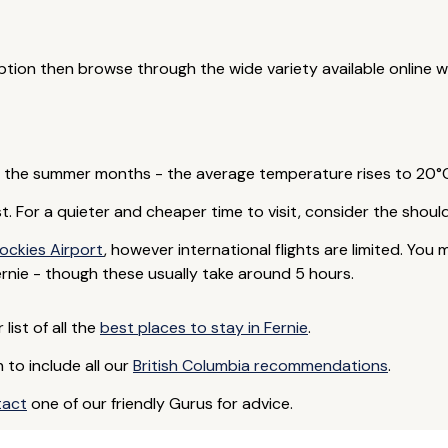
 option then browse through the wide variety available online 
in the summer months - the average temperature rises to 20°C 
est. For a quieter and cheaper time to visit, consider the shou
ockies Airport
, however international flights are limited. You 
nie - though these usually take around 5 hours.
list of all the
best places to stay in Fernie
.
to include all our
British Columbia recommendations
.
tact
one of our friendly Gurus for advice.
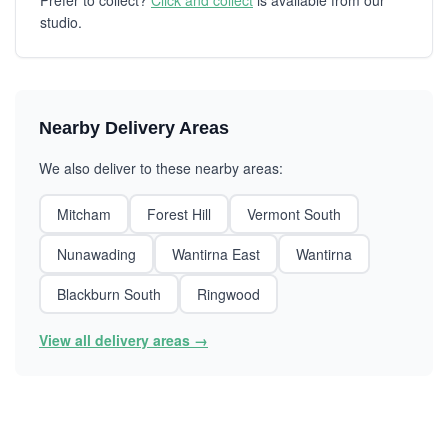
Prefer to collect?
Click and collect
is available from our
studio.
Nearby Delivery Areas
We also deliver to these nearby areas:
Mitcham
Forest Hill
Vermont South
Nunawading
Wantirna East
Wantirna
Blackburn South
Ringwood
View all delivery areas →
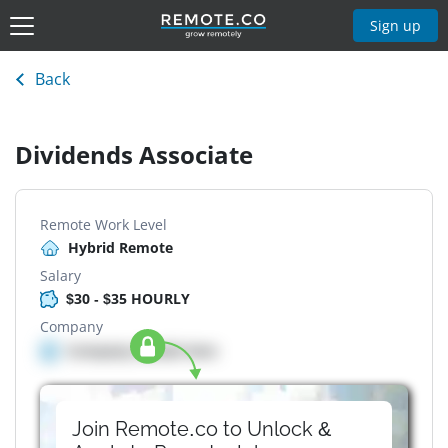
Sign up
Back
Dividends Associate
Remote Work Level
Hybrid Remote
Salary
$30 - $35 HOURLY
Company
Company details here
Join Remote.co to Unlock &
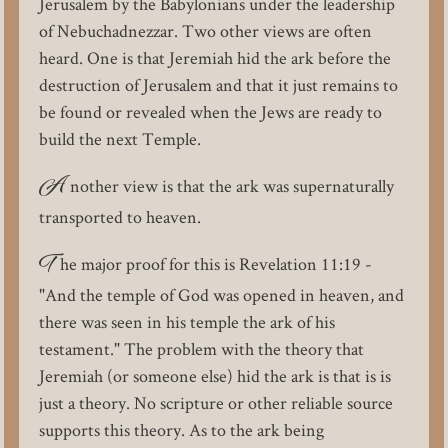
Jerusalem by the Babylonians under the leadership
of Nebuchadnezzar. Two other views are often
heard. One is that Jeremiah hid the ark before the
destruction of Jerusalem and that it just remains to
be found or revealed when the Jews are ready to
build the next Temple.
A
nother view is that the ark was supernaturally
transported to heaven.
T
he major proof for this is Revelation 11:19 -
"And the temple of God was opened in heaven, and
there was seen in his temple the ark of his
testament." The problem with the theory that
Jeremiah (or someone else) hid the ark is that is is
just a theory. No scripture or other reliable source
supports this theory. As to the ark being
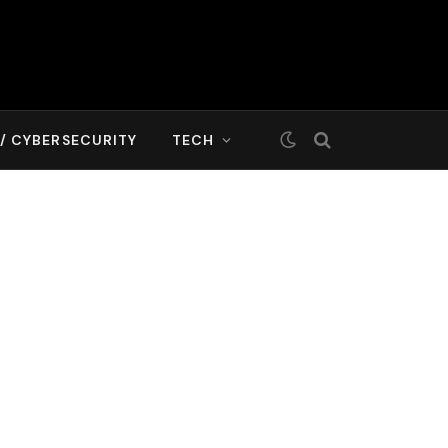
T/ CYBERSECURITY
TECH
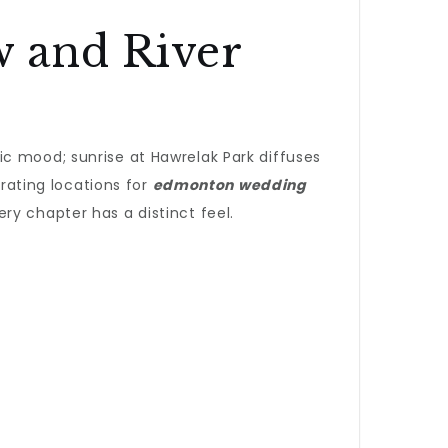
 and River
c mood; sunrise at Hawrelak Park diffuses
urating locations for
edmonton wedding
ry chapter has a distinct feel.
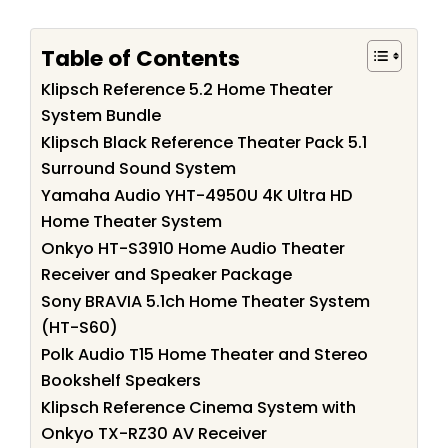
Table of Contents
Klipsch Reference 5.2 Home Theater
System Bundle
Klipsch Black Reference Theater Pack 5.1
Surround Sound System
Yamaha Audio YHT-4950U 4K Ultra HD
Home Theater System
Onkyo HT-S3910 Home Audio Theater
Receiver and Speaker Package
Sony BRAVIA 5.1ch Home Theater System
(HT-S60)
Polk Audio T15 Home Theater and Stereo
Bookshelf Speakers
Klipsch Reference Cinema System with
Onkyo TX-RZ30 AV Receiver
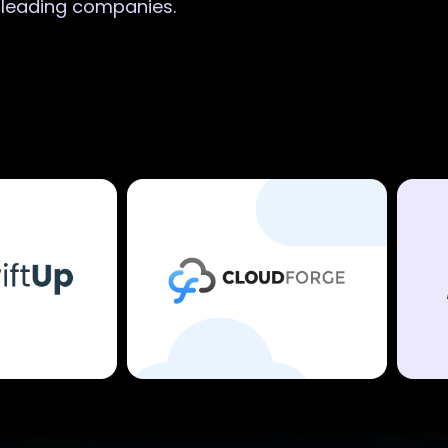
r leading companies.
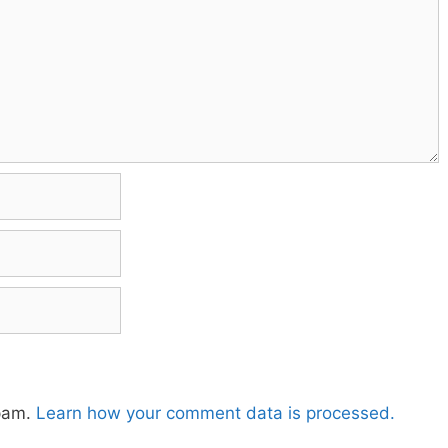
spam.
Learn how your comment data is processed.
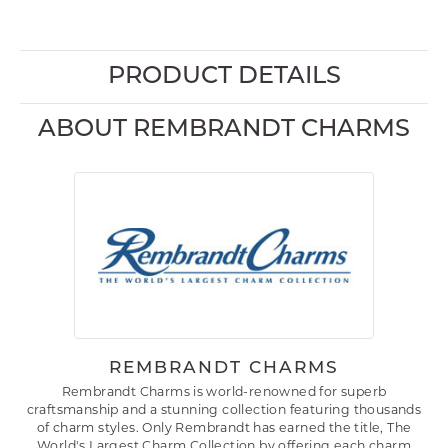
PRODUCT DETAILS
ABOUT REMBRANDT CHARMS
REMBRANDT CHARMS
Rembrandt Charms is world-renowned for superb
craftsmanship and a stunning collection featuring thousands
of charm styles. Only Rembrandt has earned the title, The
World's Largest Charm Collection by offering each charm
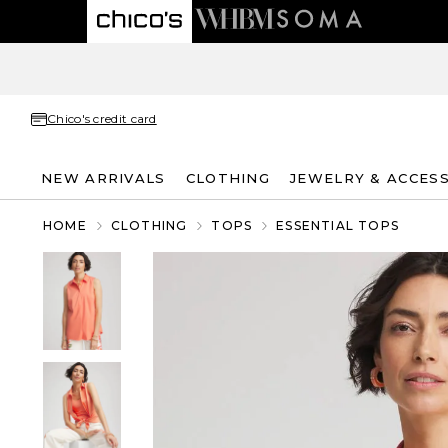
Chico's credit card
NEW ARRIVALS
CLOTHING
JEWELRY & ACCES
HOME
CLOTHING
TOPS
ESSENTIAL TOPS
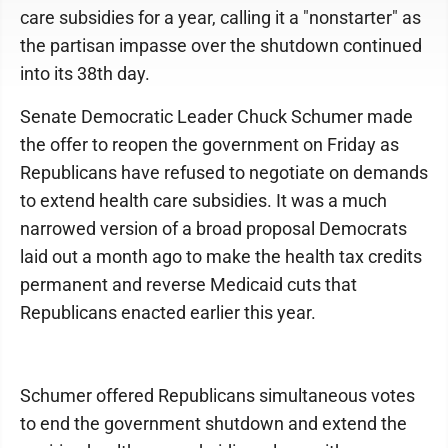
care subsidies for a year, calling it a "nonstarter" as
the partisan impasse over the shutdown continued
into its 38th day.
Senate Democratic Leader Chuck Schumer made
the offer to reopen the government on Friday as
Republicans have refused to negotiate on demands
to extend health care subsidies. It was a much
narrowed version of a broad proposal Democrats
laid out a month ago to make the health tax credits
permanent and reverse Medicaid cuts that
Republicans enacted earlier this year.
Schumer offered Republicans simultaneous votes
to end the government shutdown and extend the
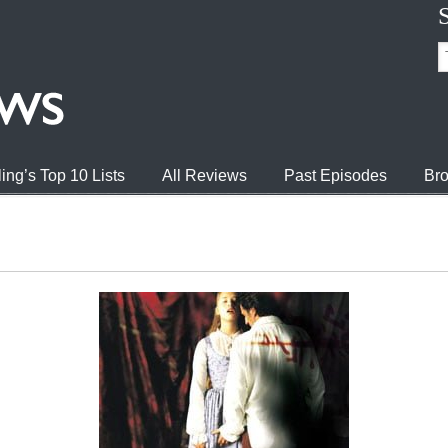
ing’s Top 10 Lists
All Reviews
Past Episodes
Bro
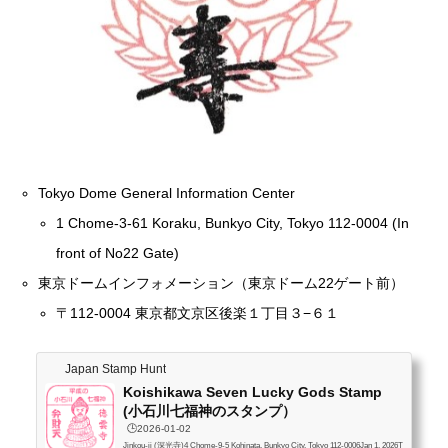
Tokyo Dome General Information Center
1 Chome-3-61 Koraku, Bunkyo City, Tokyo 112-0004 (In
front of No22 Gate)
東京ドームインフォメーション（東京ドーム22ゲート前）
〒112-0004 東京都文京区後楽１丁目３−６１
Japan Stamp Hunt
Koishikawa Seven Lucky Gods Stamp
(小石川七福神のスタンプ）
🕒️2026-01-02
Jinkou-ji (深光寺)4 Chome-9-5 Kohinata, Bunkyo City, Tokyo 112-0006Jan 1, 2026T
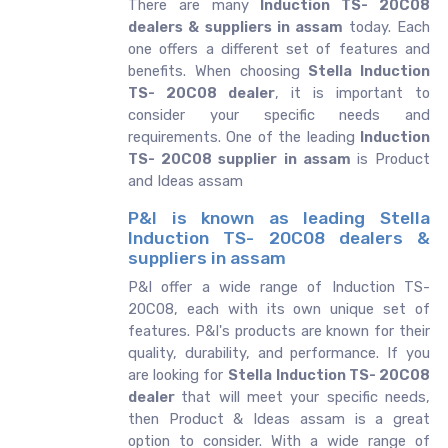
There are many
Induction TS- 20C08
dealers & suppliers in assam
today. Each
one offers a different set of features and
benefits. When choosing
Stella Induction
TS- 20C08 dealer
, it is important to
consider your specific needs and
requirements. One of the leading
Induction
TS- 20C08 supplier in assam
is Product
and Ideas assam
P&I is known as leading Stella
Induction TS- 20C08 dealers &
suppliers in assam
P&I offer a wide range of Induction TS-
20C08, each with its own unique set of
features. P&I's products are known for their
quality, durability, and performance. If you
are looking for
Stella
Induction TS- 20C08
dealer
that will meet your specific needs,
then Product & Ideas assam is a great
option to consider. With a wide range of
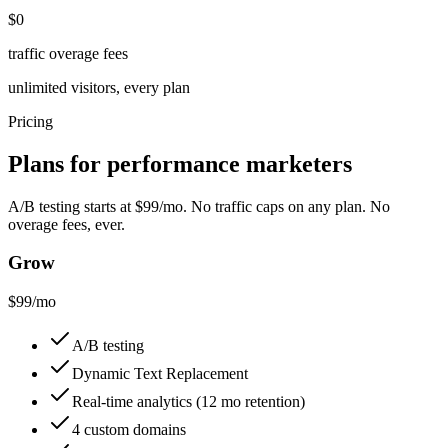
$0
traffic overage fees
unlimited visitors, every plan
Pricing
Plans for performance marketers
A/B testing starts at $99/mo. No traffic caps on any plan. No
overage fees, ever.
Grow
$99
/mo
A/B testing
Dynamic Text Replacement
Real-time analytics (12 mo retention)
4 custom domains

▶ YOUR GOAL
Copy out, word for word, all of the text read from the entries above, leaving out the pictures.

▶ RESPONSE AREA
 option then browse through the wide variety available online 
in the summer months - the average temperature rises to 20°C 
est. For a quieter and cheaper time to visit, consider the shou
ockies Airport
, however international flights are limited. You 
nie - though these usually take around 5 hours.
list of all the
best places to stay in Fernie
.
to include all our
British Columbia recommendations
.
tact
one of our friendly Gurus for advice.
Prefer to collect?
Click and collect
is available from our
studio.
Nearby Delivery Areas
We also deliver to these nearby areas:
Mitcham
Forest Hill
Vermont South
Nunawading
Wantirna East
Wantirna
Blackburn South
Ringwood
View all delivery areas →
Sign up
Back
Dividends Associate
Remote Work Level
Hybrid Remote
Salary
$30 - $35 HOURLY
Company
Company details here
Join Remote.co to Unlock &
Jerusalem by the Babylonians under the leadership
of Nebuchadnezzar. Two other views are often
heard. One is that Jeremiah hid the ark before the
destruction of Jerusalem and that it just remains to
be found or revealed when the Jews are ready to
build the next Temple.
A
nother view is that the ark was supernaturally
transported to heaven.
T
he major proof for this is Revelation 11:19 -
"And the temple of God was opened in heaven, and
there was seen in his temple the ark of his
testament." The problem with the theory that
Jeremiah (or someone else) hid the ark is that is is
just a theory. No scripture or other reliable source
supports this theory. As to the ark being
T/ CYBERSECURITY
TECH
 and River
c mood; sunrise at Hawrelak Park diffuses
urating locations for
edmonton wedding
ry chapter has a distinct feel.
Table of Contents
Klipsch Reference 5.2 Home Theater
System Bundle
Klipsch Black Reference Theater Pack 5.1
Surround Sound System
Yamaha Audio YHT-4950U 4K Ultra HD
Home Theater System
Onkyo HT-S3910 Home Audio Theater
Receiver and Speaker Package
Sony BRAVIA 5.1ch Home Theater System
(HT-S60)
Polk Audio T15 Home Theater and Stereo
Bookshelf Speakers
Klipsch Reference Cinema System with
Onkyo TX-RZ30 AV Receiver
r leading companies.
spam.
Learn how your comment data is processed.
PRODUCT DETAILS
ABOUT REMBRANDT CHARMS
REMBRANDT CHARMS
Rembrandt Charms is world-renowned for superb
craftsmanship and a stunning collection featuring thousands
of charm styles. Only Rembrandt has earned the title, The
World's Largest Charm Collection by offering each charm
Chico's credit card
NEW ARRIVALS
CLOTHING
JEWELRY & ACCES
HOME
CLOTHING
TOPS
ESSENTIAL TOPS
care subsidies for a year, calling it a "nonstarter" as
the partisan impasse over the shutdown continued
into its 38th day.
Senate Democratic Leader Chuck Schumer made
the offer to reopen the government on Friday as
Republicans have refused to negotiate on demands
to extend health care subsidies. It was a much
narrowed version of a broad proposal Democrats
laid out a month ago to make the health tax credits
permanent and reverse Medicaid cuts that
Republicans enacted earlier this year.
Schumer offered Republicans simultaneous votes
to end the government shutdown and extend the
ing’s Top 10 Lists
All Reviews
Past Episodes
Bro
Tokyo Dome General Information Center
1 Chome-3-61 Koraku, Bunkyo City, Tokyo 112-0004 (In
front of No22 Gate)
東京ドームインフォメーション（東京ドーム22ゲート前）
〒112-0004 東京都文京区後楽１丁目３−６１
Japan Stamp Hunt
Koishikawa Seven Lucky Gods Stamp
(小石川七福神のスタンプ）
🕒️2026-01-02
Jinkou-ji (深光寺)4 Chome-9-5 Kohinata, Bunkyo City, Tokyo 112-0006Jan 1, 2026T
There are many
Induction TS- 20C08
dealers & suppliers in assam
today. Each
one offers a different set of features and
benefits. When choosing
Stella Induction
TS- 20C08 dealer
, it is important to
consider your specific needs and
requirements. One of the leading
Induction
TS- 20C08 supplier in assam
is Product
and Ideas assam
P&I is known as leading Stella
Induction TS- 20C08 dealers &
suppliers in assam
P&I offer a wide range of Induction TS-
20C08, each with its own unique set of
features. P&I's products are known for their
quality, durability, and performance. If you
are looking for
Stella
Induction TS- 20C08
dealer
that will meet your specific needs,
then Product & Ideas assam is a great
option to consider. With a wide range of
$0
traffic overage fees
unlimited visitors, every plan
Pricing
Plans for performance marketers
A/B testing starts at $99/mo. No traffic caps on any plan. No
overage fees, ever.
Grow
$99
/mo
A/B testing
Dynamic Text Replacement
Real-time analytics (12 mo retention)
4 custom domains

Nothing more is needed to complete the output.